Study text:
Great info!!When those butterflies get kicked open more as you said you get out of just the idle circuits and start pulling from the main circuit.
The bleed holes I mentioned are in the upper air horn body over the idle tubes. Just like Holleys have main and idle bleeds(now replacable in the HP series) The Q jets seem to have similar bleeds. I can't really figure out why one carb will have two in one spot and another carb just one. They are various sizes.
Another "good" thing the Q jets have is a big internal air bypass usually located on either side of the fuel bowl in the main body. This allows the air to move in the engine and not go past those main boosters.
Your thinking in the right direction, but your math needs help. It is the metering area that is important. The area of the jet, less the area of the rod. I run a 74 jet, and 47b rod.
.070 jet area=3.14159*(.035*.035)=.00385"
.037" idle jet area=3.14159*(.0185*.0185)=.00108"
So, as you can see, the amount of fuel that can flow through the jet M/Rod interface is almost 2.5 times that of the idle jet. It is not a restriction.(.00259/.00108=2.4)
I have known Pete McCarthy for a few years from the Tiger Run up here in the NW. Although a sharp guy, I don't know what he was talking about in his S/Stock book when he mentions jets & rod combo's for rich and lean idles. (if thats where you got that from).
The HO carb, as I understand it, was designed that way as another way to increase the cfm to 800. It does not have the larger dia. main body as other 800's do. However, perhaps nozzle drip was a factor in the decision.

Information provided:
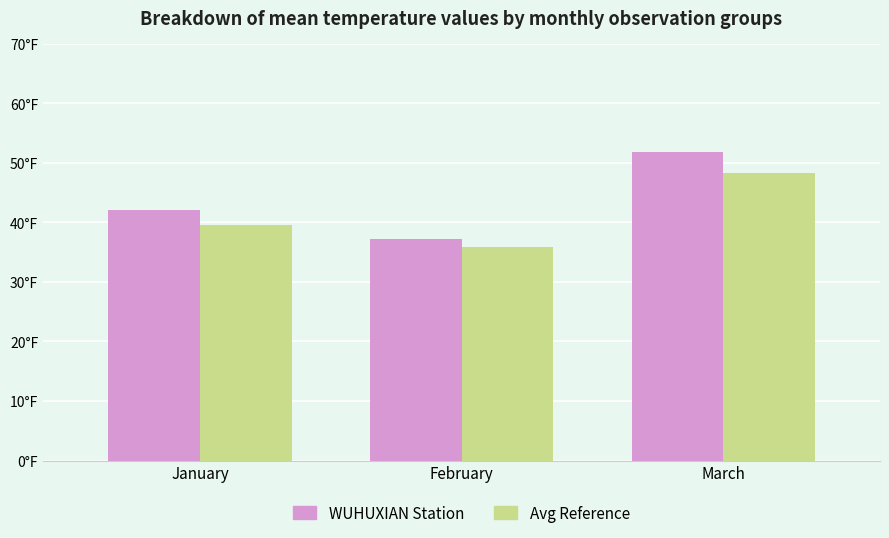

Reading left to right, transcribe all the data shown in this chart.

WUHUXIAN Station: 42.0	37.2	51.8
Avg Reference: 39.5	35.8	48.2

Directions:
a: What jet and rod combination does the writer of the carburetor post run?
b: Which carburetors does the carburetor post name?
c: Transcribe the carburetor post, beginning at the words that have "I have known" and stopping after "in the decision.".
The listing has no connection to the carburetor post.

Results for the exercise:
a: A 74 jet and a 47b rod.

b: Holleys (including the HP series), Q jets, and the HO carb.

c:
I have known Pete McCarthy for a few years from the Tiger Run up here in the NW. Although a sharp guy, I don't know what he was talking about in his S/Stock book when he mentions jets & rod combo's for rich and lean idles. (if thats where you got that from).
The HO carb, as I understand it, was designed that way as another way to increase the cfm to 800. It does not have the larger dia. main body as other 800's do. However, perhaps nozzle drip was a factor in the decision.